Jul 22, 2011

Garlic Shrimp 

Except for shucking the shrimp this is a fast and easy appetizer. 

1/2 cup extra-virgin olive oil
6 cloves garlic, slivered
1 bay leaf
Pinch cayenne
1/4 teaspoon paprika
1 pound large (21/30) shrimp, peeled
Chopped fresh parsley leaves, for garnish
Lemon wedges

1.  Put the oil in a skillet and heat on a medium setting. About a minute later, when the oil is warm, add the garlic, bay leaf, cayenne, paprika and cook until fragrant, 2 to 3 minutes. 

2.  Raise the heat to high and add the shrimp; cook, stirring occasionally, until cooked through, about 5 minutes. 

3. Transfer the entire contents to a shallow bowl, season to taste with salt, and garnish with chopped parsley and lemon wedges. Serve warm or at room temperature. 

May 12, 2011

Eggs with Creamy Leeks

serves 2

2 T olive oil
1 small leek, chopped, discard the very green parts
2 cloves garlic, minced
1 T butter
2 eggs
1/4 c chopped basil
3 T heavy cream (or to taste)
salt and pepper, to taste

In a small sauce pan, heat olive oil over medium heat. Add leek and garlic, and sauté 5-7 minutes, until golden brown. Add the cream and set aside.

Heat a non-stick skillet or a regular skillet greased with a small amount of butter or cooking oil at medium heat.

Break eggs and add to the skillet.

Immediately reduce heat to low.

Cook slowly until whites are completely set and yolks begin to thicken but are not hard. Turn eggs gently to cook both sides.

Top each egg with leeks, basil, and  heavy cream mixture.  
Add salt and pepper, to taste. Serve immediately.

Apr 19, 2011

Fish w Soy Butter and Ginger Sauce

Time: 15 minutes 

Use any firm white fillets you like here, from sea bass to red snapper or grouper.

Salt and black pepper
3 tablespoons  corn or canola oil
4 (6-ounce) skinless fillets black sea bass, red snapper, or the like
2 tablespoons butter
1 tablespoon minced garlic
1 teaspoon minced green onions
1 tablespoon peeled and minced fresh ginger
2 tablespoons soy sauce


1.  Preheat the oven to 200°F. Preheat a large, heavy skillet over medium heat. Season the fillets with salt and pepper and add the fillets to the skillet. 

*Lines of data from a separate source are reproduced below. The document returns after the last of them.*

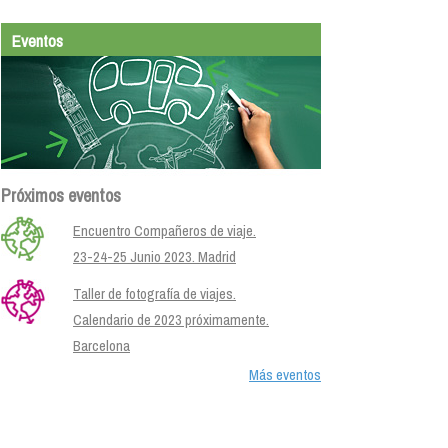
Eventos
Próximos eventos
Encuentro Compañeros de viaje.
23-24-25 Junio 2023. Madrid
Taller de fotografía de viajes.
Calendario de 2023 próximamente.
Barcelona
Más eventos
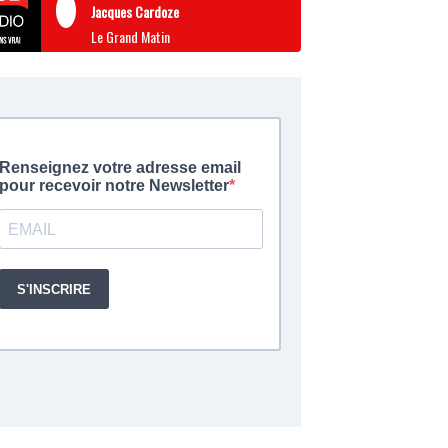
Jacques Cardoze
Le Grand Matin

2.  Brown the fish on 1 side for a couple of minutes, then turn and brown on the other side, another minute or two. Remove the skillet from the heat and transfer the fish to a plate (don't worry if it's done); put the plate of fish in the oven to keep warm. 

3.  When the skillet has cooled slightly, return it to the stove over medium heat. Add the butter and, when it melts, the garlic, onions and ginger. About 30 seconds later, add the soy sauce and 1/4 cup water and stir to blend. Return the fillets to the skillet, along with any of their accumulated juices. 

4.  Turn the heat to medium and cook the fillets for a total of about 4 minutes, turning 3 or 4 times. (If at any time the pan seems to dry out entirely, add 2 or 3 tablespoons water.) At this point, the fish should be done (a thin-bladed knife inserted into its thickest point will meet little resistance). Serve with the pan juices spooned over the fish.